Introducing

CoreView

CoreView is a Curated, Objective, Relevant Evidence Viewpoint of selected topics in musculoskeletal research, highlighting and graphically summarizing evidence in subject areas that are poorly understood for one of two reasons:
  1. There are numerous, high-quality studies but the data are examined so broadly that pockets of treatment efficacy are overlooked; or
  2. There is a growing body of evidence but the frequency with which clinical practice guidelines are produced creates significant latency in uptake among practitioners.
Confounding both cases is also bias (in methodology and in reporting) that tends to further hinder clear understanding of the state of the evidence.

The advantages of CoreView

With CoreView topics, practitioners are able to:
  • Gain a high-level view based on dozens or hundreds of ACE reports;
  • Filter chart data across patient/product characteristics as well as outcomes;
  • Access underlying ACE reports by clicking on the bar charts.
CoreView content is continuously updated as new evidence is published, and we will add additional CoreView topics every few months.

The genesis of CoreView: OE's ACE Report

Our first product, the Advanced Clinical Evidence (ACE) Report, was designed to be a 700-word summary that would help busy practitioners identify important findings and quickly assess whether a study (randomized clinical trial, meta-analysis or systematic review) was worth examining in greater detail.

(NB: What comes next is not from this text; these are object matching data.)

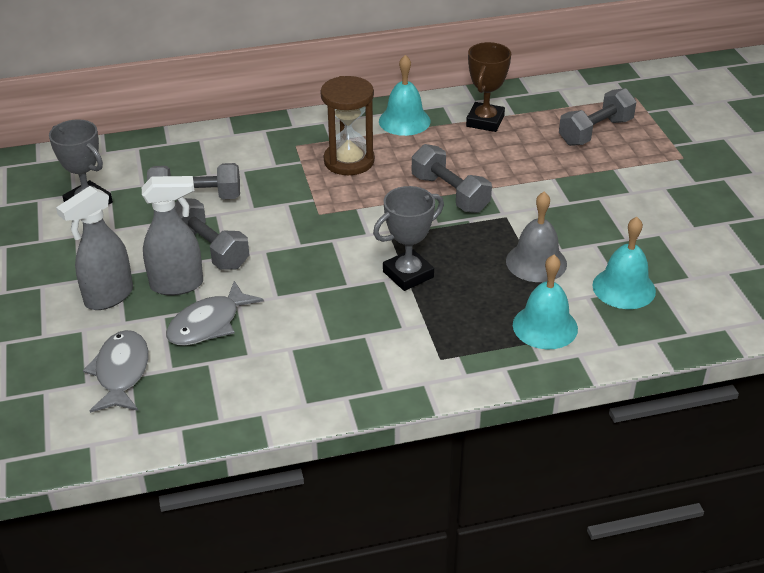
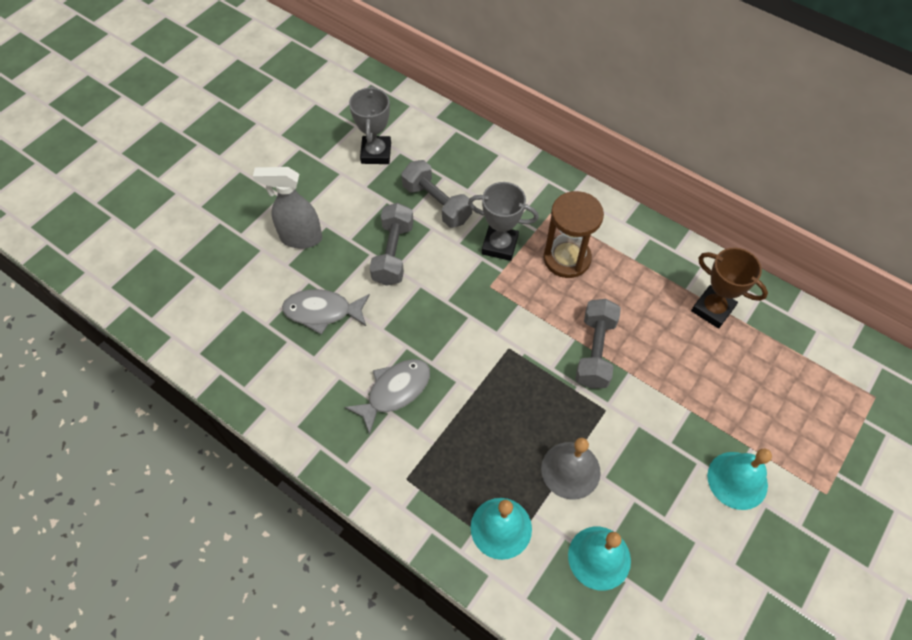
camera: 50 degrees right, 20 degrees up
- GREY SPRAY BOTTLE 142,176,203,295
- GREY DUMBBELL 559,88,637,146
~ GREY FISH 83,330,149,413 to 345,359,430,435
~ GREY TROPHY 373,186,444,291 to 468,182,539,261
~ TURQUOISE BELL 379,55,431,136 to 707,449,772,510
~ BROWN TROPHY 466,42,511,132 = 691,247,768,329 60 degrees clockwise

We did this by including in each report a critical appraisal of the risk of bias and the methodology employed in the original publication.

As our library of ACE Reports grew into thousands, we realized it was sometimes difficult for readers to reconcile one study’s recommendations with those of several others, despite similarities in the quality of evidence. We needed to elevate the view to enable our members to see the whole picture. Better yet, if we could provide a means for our members to actually choose which viewpoint they were looking through, we could actually help speed up the rate with which good research would be disseminated.